> WHAT IS EXPECTED:
Render into French this sentence from the dating-site post: "I'm a little skeptical about this matter."

Ok... as of this day, September 4, 2011 or September 5, 2011 in your area, I am officially single and possibly going to stop searching on Filipina Eyes for many reasons. 1. Not a lot of girls are truly interested. 2. One was already married on her Facebook after I investigated her email. 3. Cons Cons CONS!!!! I had talked to Joey and she says despite the fact that Filipina Lady is quiet and not a lot of people are online, there has been plenty of successful relationships being made on this site.

I'm a little skeptical about this matter. Whether or not if I am able to have someone is uncertain, but I may as well give it a shot. I don't know.... Maybe this isn't my time to shine. Keep you posted everyone. :)

Comments


SilverQuarters

  • Posted on 09/23/2011 03:06 pm
Fabian, I know this is an old thread but I wanted to post my comments anyway.

I found someone on FE, but...now...things are different. You know how these women network with each other? Yeah. I won't mention names, but I am certain that 1 of them know about what I did...

So what happened? I said something I shouldn't have. I tried to fix it, but, it was like a grenade that I personally pulled the pin out of and just stood there like a dumbass. The grenade blew off both of my arms and left a big hole in my chest. This is how I feel about what I did on FE, I just decided to now keep a low profile and hopefully everything will be calm again. I'll be able to use my legs and move over to get some extra arms, fix the hole in my chest, and start again, but it will take some time before I can do that.

Like how I know not to just stand there and hold it after I pulled the pin out, I know not to say THAT again...yikes...

> GIVEN DATA:
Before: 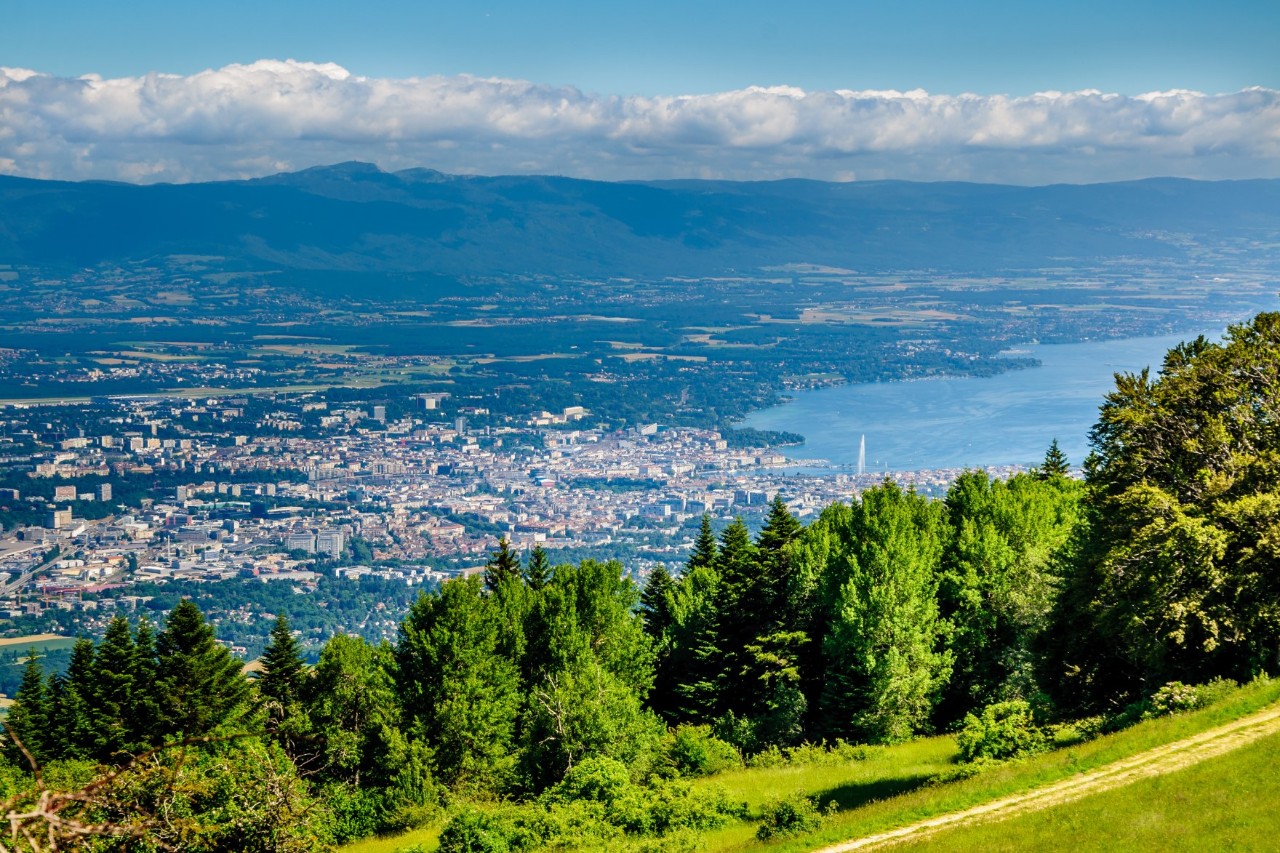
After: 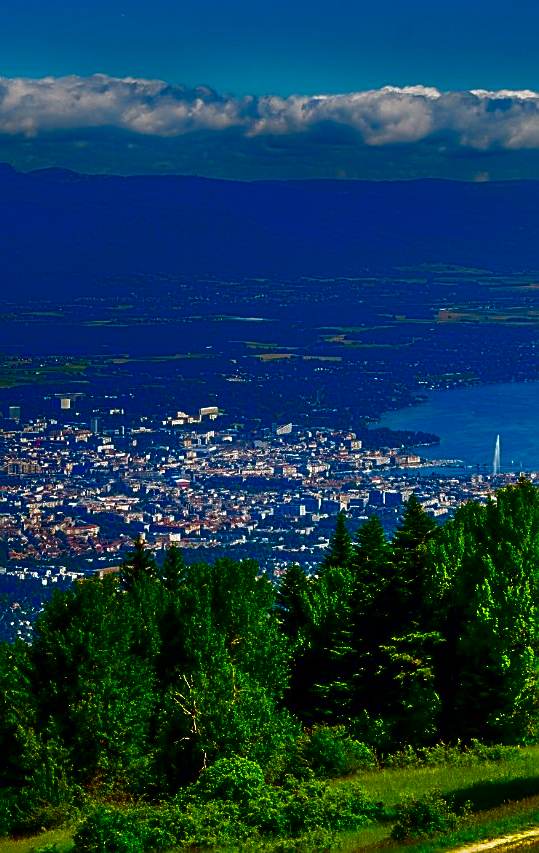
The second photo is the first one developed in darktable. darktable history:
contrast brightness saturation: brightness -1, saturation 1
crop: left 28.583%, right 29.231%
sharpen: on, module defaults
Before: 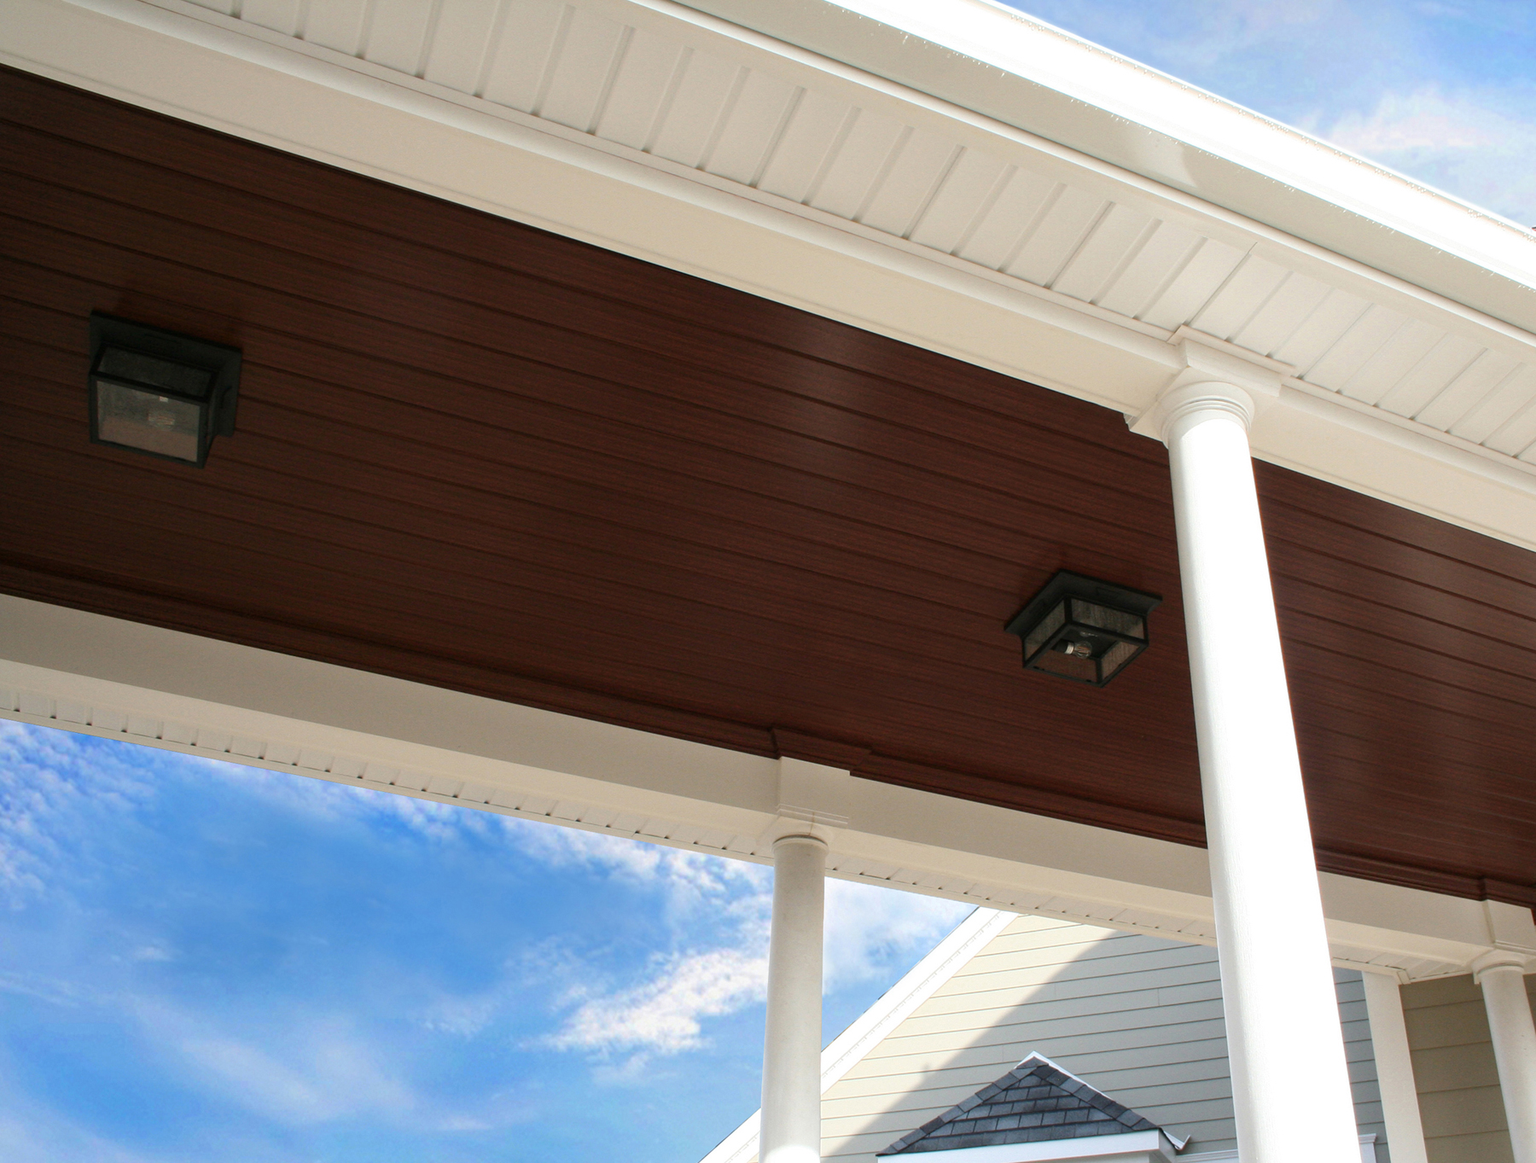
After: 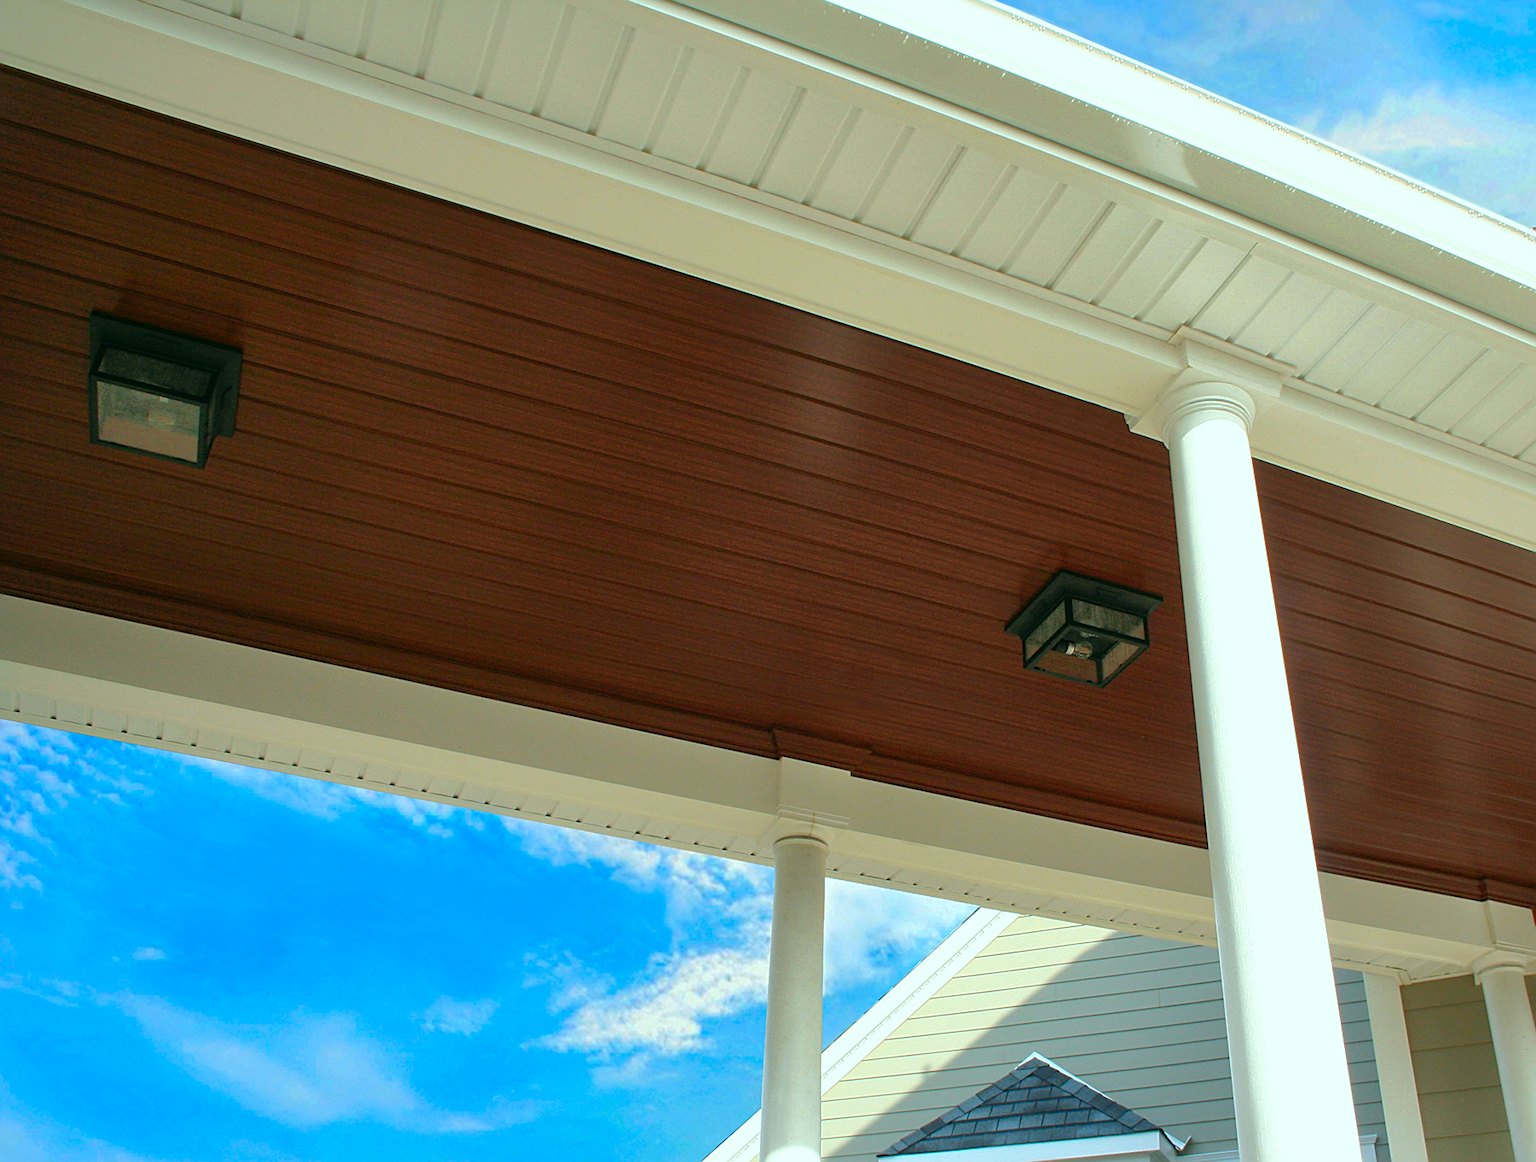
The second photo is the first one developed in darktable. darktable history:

> RESULT:
Je suis un peu sceptique à ce sujet.